While the biggest UK banks are building the infrastructure for VRP – initially between accounts in the same name – most banks are not ready for full implementation, and regulatory deadlines have been pushed back.
Also still pending is regulation to clarify consumer protection and liability. Think of it from banks' point-of-view: there are plenty of costs associated with VRP and – at this stage – no clear revenue streams. Instead, there is a risk VRPs will cannibalise other income, notably interchange fees.
Still, VRPs pave the path for one-click payments, providing banks a chance to create ways to monetise open banking. To make VRPs mainstream, more work is needed on the practical and financial implications.
That is happening: working groups are tackling consumer protection; attractive price differentials are being created for merchants; and enhancements to user experience are in development.
In 2021, these benefits were tested in the world's first VRP Hackathon, where more than 100 participants experimented with VRP use cases. What's more, banks are developing premium APIs that mimic interchange and compensate for lost revenue streams.
We believe that 2023 will be the true "year of the VRP," with 2022 proving a fascinating prologue.
Going global: changing centres of gravity.
The UK has traditionally been the forerunner in open banking – but its dominance is about to be challenged.
It's reasonable to expect far more real-time payments across Europe in 2022 – most notably in Eastern Europe, set to be a prime link for pan-European connectivity. While local bank transfer schemes, such as BLIK, have been hugely successful over the past few years, most hyped EU open banking startups are only now reaching rollout readiness for Eastern Europe. The banking landscape is quite advanced and the payments space is already highly competitive.

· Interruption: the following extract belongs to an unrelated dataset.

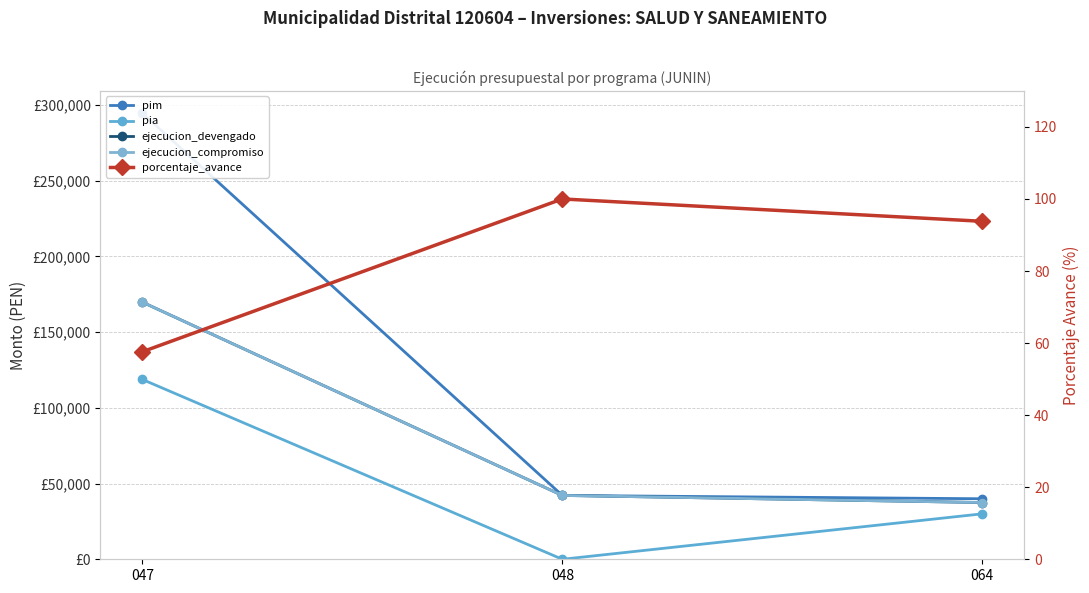

Rank the categories by porcentaje_avance value from highest to lowest.

048, 064, 047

Innovation will also come out of Latin America (LatAm), where alternative payment methods, such as wallet vouchers are already in use. LatAm boasts a younger age profile than developed markets but higher average incomes than south Asia. Meanwhile in Asia-Pacific countries are building a real-time payments corridor and progress is accelerating rapidly.
This geographic shift may prove one of the biggest changes of all in 2022. There is a trend away from the open standards that dominated the early years of open banking, toward more centrally governed networks. The world is becoming multipolar, with distributed systems that are harder to disrupt, and interbank clearing systems shifting to real-time.
Stricter standards, policies, and transparency to accelerate adoption.
Doing the basics well is more important than brandishing shiny promises of a brave new world.
A2A payments will continue to disrupt the payments landscape over the next 12 months. There will be a stronger bottom-up push from technical service providers (TSPs) and third-party payment service providers (TPPs), which will highlight when implementation goals and regulatory requirements are missed.
This transparency will give regulators better enforcement powers, especially among Payment Initiation Service Providers (PISPs). In turn, this will drive greater adoption among merchants and consumers, newly motivated by the security, visibility, and control inherent in A2A payments.
Ultimately, the winners in the open banking space will be those with innovative products, underpinned by smart GDPR implementations – spurred on by open banking's geographical spread. 2022 has the potential to deliver all this.